_Your goal_. Return the lines below word for word, omitting the pictures.

_Given data_.
────────────────────
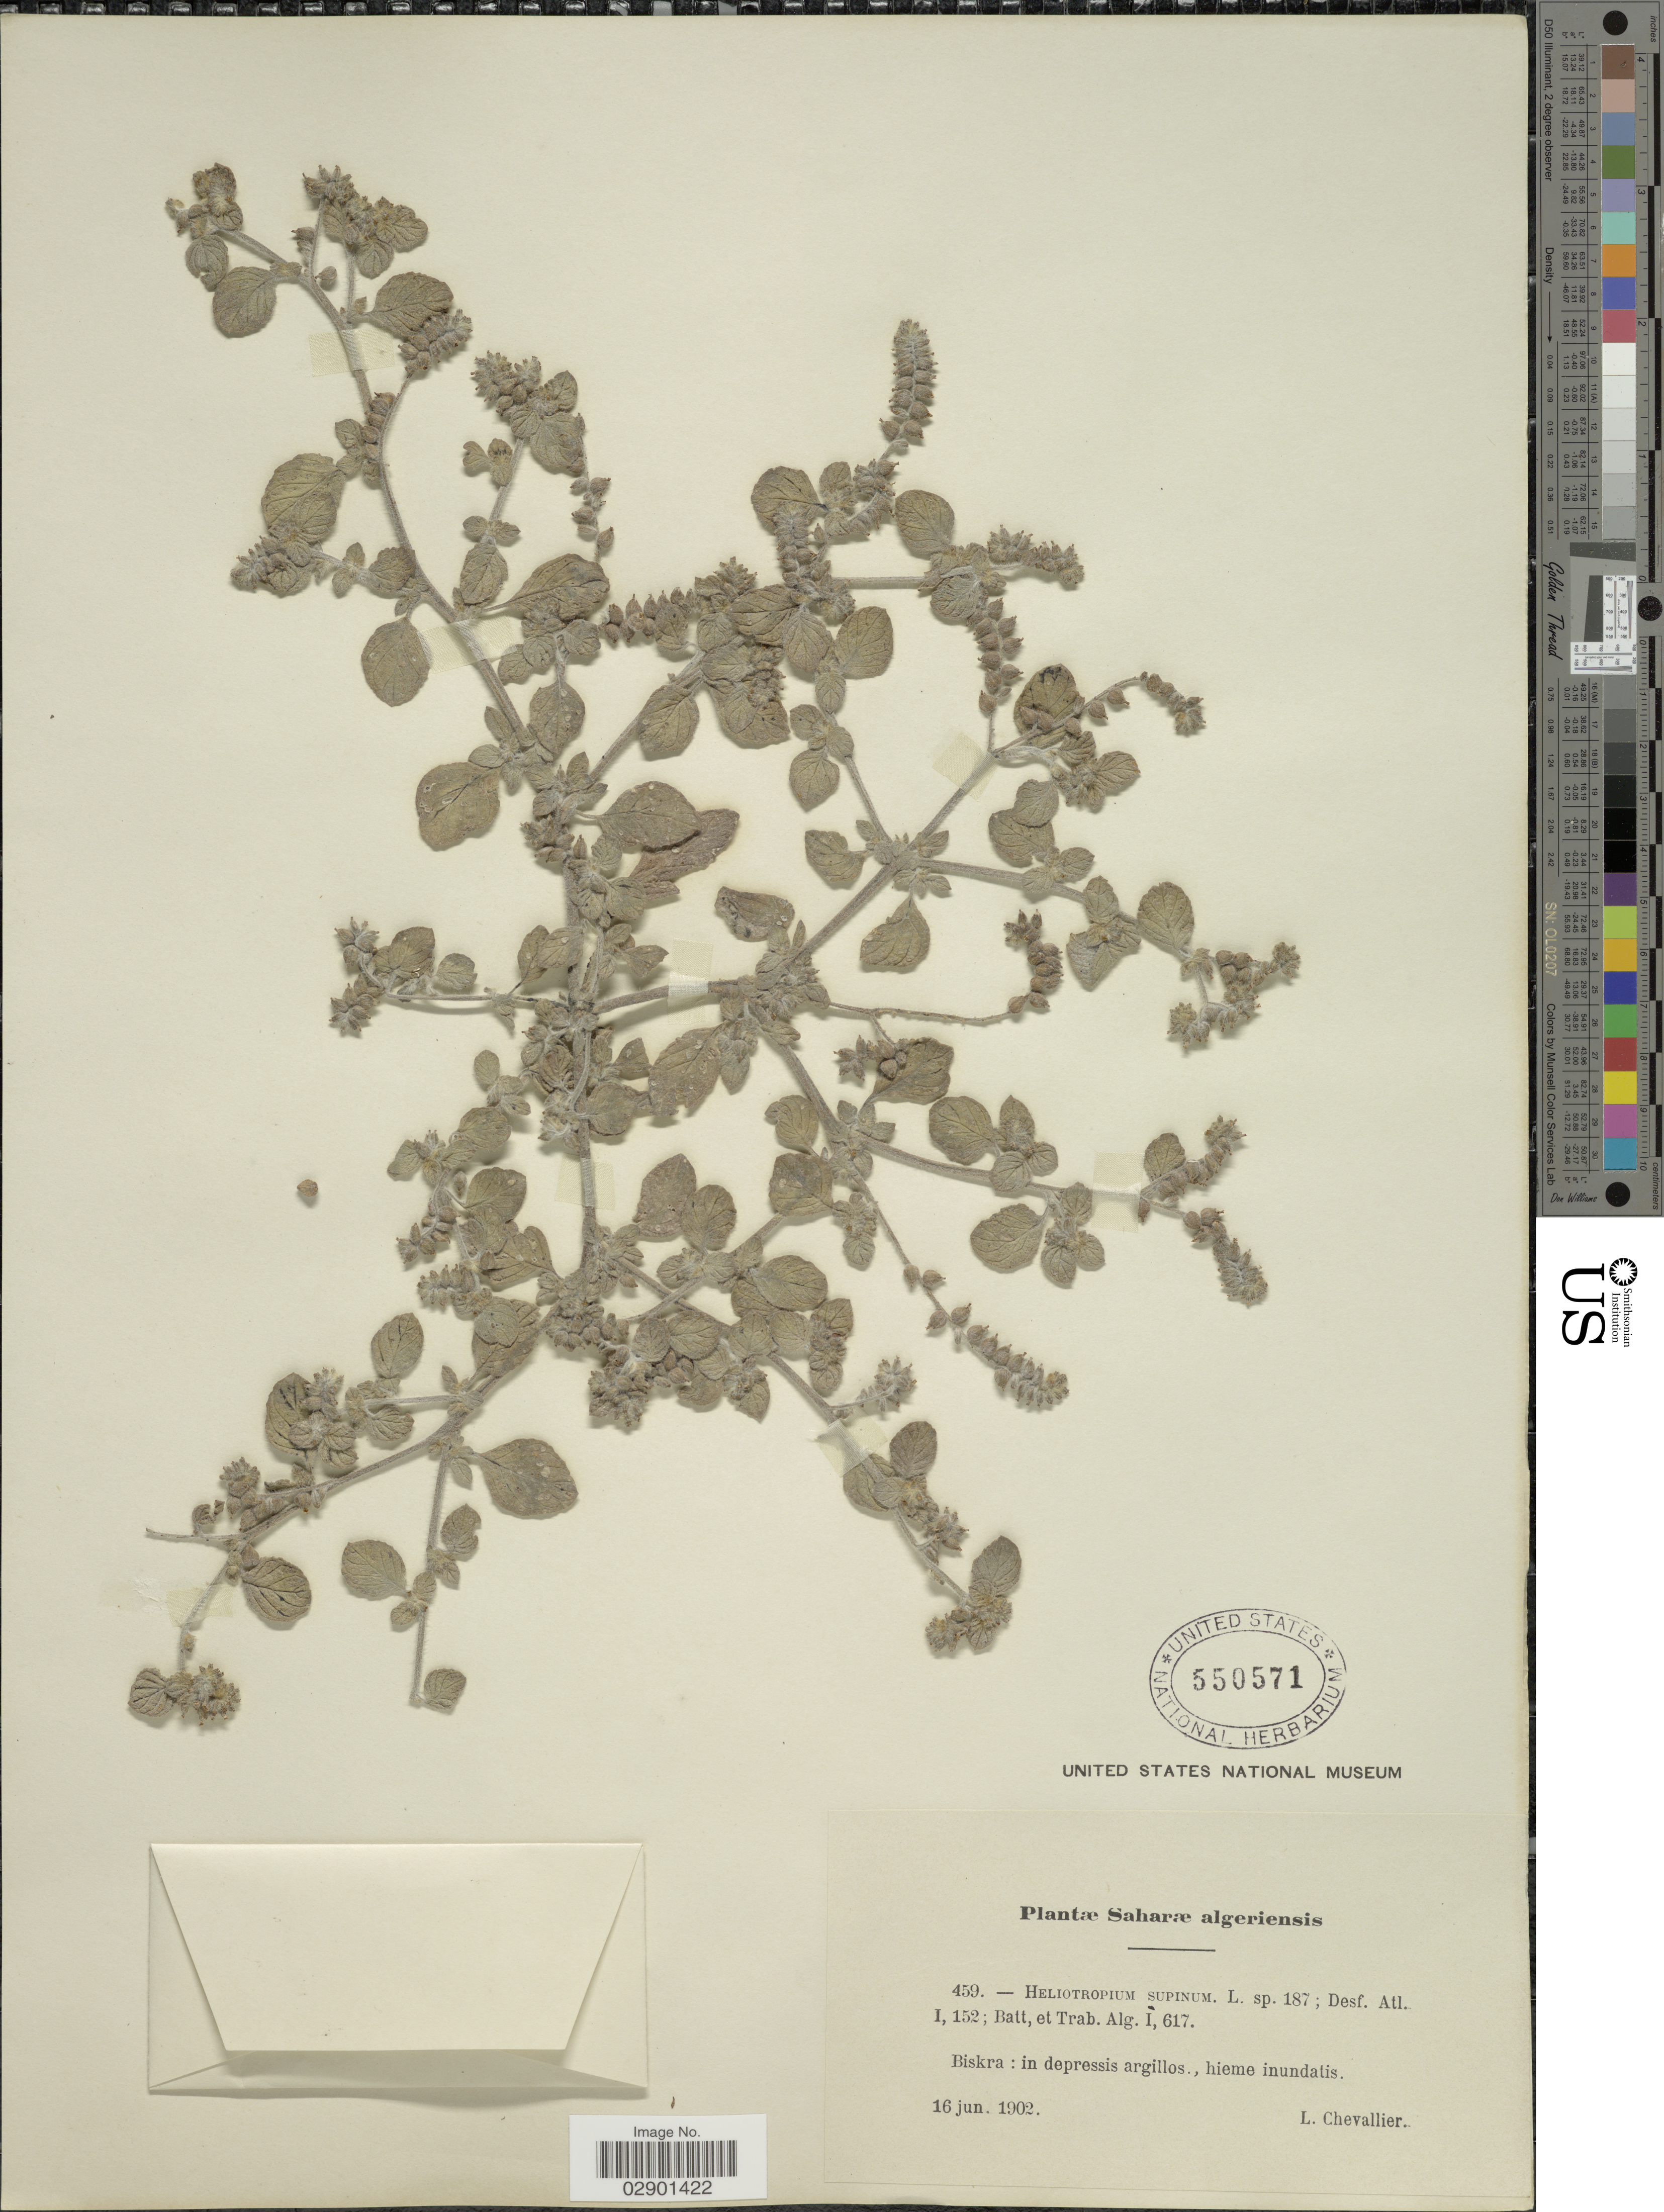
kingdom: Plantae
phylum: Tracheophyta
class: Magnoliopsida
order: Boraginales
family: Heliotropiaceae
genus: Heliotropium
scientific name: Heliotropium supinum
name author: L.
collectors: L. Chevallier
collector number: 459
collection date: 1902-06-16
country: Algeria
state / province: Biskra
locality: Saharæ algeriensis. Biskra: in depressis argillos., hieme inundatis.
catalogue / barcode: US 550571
────────────────────
_Task answer_.
kingdom: Plantae
phylum: Tracheophyta
class: Magnoliopsida
order: Boraginales
family: Heliotropiaceae
genus: Heliotropium
scientific name: Heliotropium supinum
name author: L.
collectors: L. Chevallier
collector number: 459
collection date: 1902-06-16
country: Algeria
state / province: Biskra
locality: Saharæ algeriensis. Biskra: in depressis argillos., hieme inundatis.
catalogue / barcode: US 550571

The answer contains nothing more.